Excerpted passage:
--- START ---
Book I (Caxton I–IV)

“How Arthur by the means of Merlin got the Excalibur, his sword by the Lady of the Lake.” Aubrey Beardsley‘s illustration for Le Morte Darthur, J. M. Dent & Co., London (1893–1894)

Arthur is born to the High King of Britain (Malory’s “England”) Uther Pendragon and his new wife Igraine, and then taken by the wizard Merlin to be secretly fostered by Arthur’s uncle Ector in the country in turmoil after the death of Uther. Years later, the now teenage Arthur suddenly becomes the ruler of the leaderless Britain when he removes the fated sword from the stone in the contest set up by Merlin, which proves his birthright that he himself had not been aware of. The newly crowned King Arthur and his followers including King Ban and King Bors go on to fight against rivals and rebels, ultimately winning the war in the great Battle of Bedegraine. Arthur prevails due to his military prowess and the prophetic and magical counsel of Merlin (later eliminated and replaced by the sorceress Nimue), further helped by the sword Excalibur that Arthur received from a Lady of the Lake. With the help of reconciled rebels, Arthur also crushes a foreign invasion in the Battle of Clarence. With his throne secure, Arthur marries the also young Princess Guinevere and inherits the Round Table from her father, King Leodegrance. He then gathers his chief knights, including some of his former enemies who now joined him, at his capital Camelot and establishes the Round Table fellowship as all swear to the Pentecostal Oath (Malory’s invention) as a guide for knightly conduct.
--- END ---
Entries shown:
--- START ---
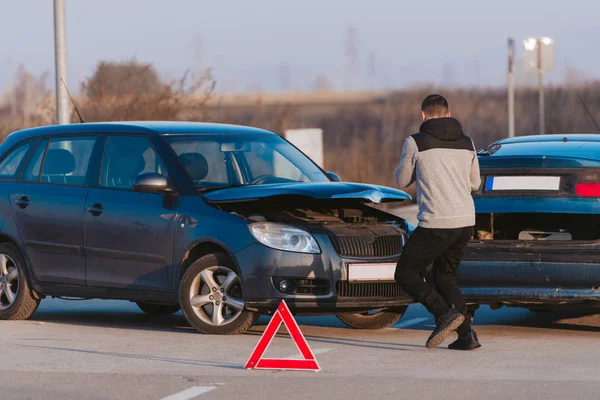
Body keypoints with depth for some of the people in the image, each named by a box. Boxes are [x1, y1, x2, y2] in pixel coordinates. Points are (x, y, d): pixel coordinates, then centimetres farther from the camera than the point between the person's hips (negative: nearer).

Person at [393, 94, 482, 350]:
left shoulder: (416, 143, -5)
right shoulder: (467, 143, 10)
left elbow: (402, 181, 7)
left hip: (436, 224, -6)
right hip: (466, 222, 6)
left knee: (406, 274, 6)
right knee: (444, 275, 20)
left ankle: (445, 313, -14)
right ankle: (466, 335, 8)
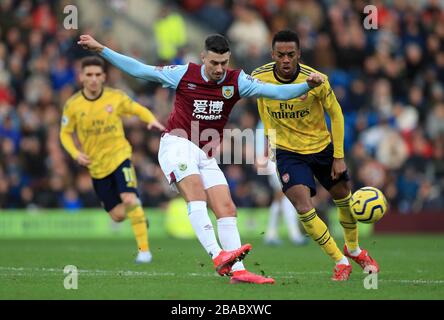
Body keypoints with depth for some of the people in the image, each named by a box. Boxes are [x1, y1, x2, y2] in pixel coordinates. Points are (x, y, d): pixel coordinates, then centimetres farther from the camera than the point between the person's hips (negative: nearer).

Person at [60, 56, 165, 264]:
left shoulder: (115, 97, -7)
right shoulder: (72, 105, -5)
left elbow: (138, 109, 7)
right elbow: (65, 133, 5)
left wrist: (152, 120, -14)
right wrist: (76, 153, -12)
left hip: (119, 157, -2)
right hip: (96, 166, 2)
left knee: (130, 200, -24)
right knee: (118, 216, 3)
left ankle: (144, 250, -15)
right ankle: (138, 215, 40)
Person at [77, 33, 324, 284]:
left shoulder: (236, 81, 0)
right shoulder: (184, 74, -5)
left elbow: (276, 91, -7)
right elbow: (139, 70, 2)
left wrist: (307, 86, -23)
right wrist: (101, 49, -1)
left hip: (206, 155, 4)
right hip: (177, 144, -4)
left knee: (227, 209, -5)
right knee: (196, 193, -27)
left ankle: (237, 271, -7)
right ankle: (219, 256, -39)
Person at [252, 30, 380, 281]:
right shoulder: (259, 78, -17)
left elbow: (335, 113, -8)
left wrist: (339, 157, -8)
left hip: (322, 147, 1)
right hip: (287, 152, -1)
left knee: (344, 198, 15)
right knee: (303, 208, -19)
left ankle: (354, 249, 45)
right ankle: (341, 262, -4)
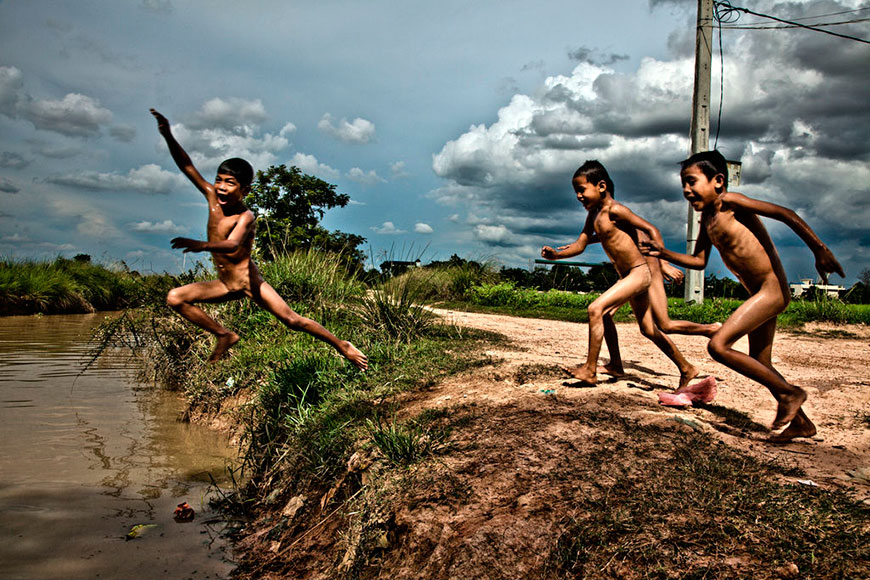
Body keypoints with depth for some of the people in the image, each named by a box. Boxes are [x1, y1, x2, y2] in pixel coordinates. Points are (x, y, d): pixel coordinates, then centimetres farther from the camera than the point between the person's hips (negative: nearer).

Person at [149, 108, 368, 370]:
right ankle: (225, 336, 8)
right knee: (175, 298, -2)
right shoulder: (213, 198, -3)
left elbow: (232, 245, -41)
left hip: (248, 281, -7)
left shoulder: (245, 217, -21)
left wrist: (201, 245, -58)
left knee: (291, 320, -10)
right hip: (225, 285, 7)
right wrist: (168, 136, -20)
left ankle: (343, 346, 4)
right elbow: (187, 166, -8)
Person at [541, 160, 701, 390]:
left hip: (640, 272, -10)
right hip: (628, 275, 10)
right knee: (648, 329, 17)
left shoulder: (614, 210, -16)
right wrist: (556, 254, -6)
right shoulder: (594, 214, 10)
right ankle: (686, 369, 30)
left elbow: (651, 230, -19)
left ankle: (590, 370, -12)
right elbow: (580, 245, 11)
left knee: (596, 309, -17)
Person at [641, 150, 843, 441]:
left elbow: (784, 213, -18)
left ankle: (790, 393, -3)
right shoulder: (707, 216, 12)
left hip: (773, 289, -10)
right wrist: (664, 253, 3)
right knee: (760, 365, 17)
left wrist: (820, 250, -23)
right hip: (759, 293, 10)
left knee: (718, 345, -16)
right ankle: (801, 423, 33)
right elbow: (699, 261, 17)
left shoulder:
--- END ---
Exercises:
a) Using the Book I summary, explain in one to three sentences why Arthur prevails in the war against his rivals and rebels.
b) Repeat the portion of the Book I summary between "Book I (Caxton" and "Co., London (1893–1894)", inclusive.

Exercise results:
a) Arthur prevails because of his own military prowess and the prophetic and magical counsel of Merlin. He is further helped by the sword Excalibur, which he received from a Lady of the Lake.

b)
Book I (Caxton I–IV)

“How Arthur by the means of Merlin got the Excalibur, his sword by the Lady of the Lake.” Aubrey Beardsley‘s illustration for Le Morte Darthur, J. M. Dent & Co., London (1893–1894)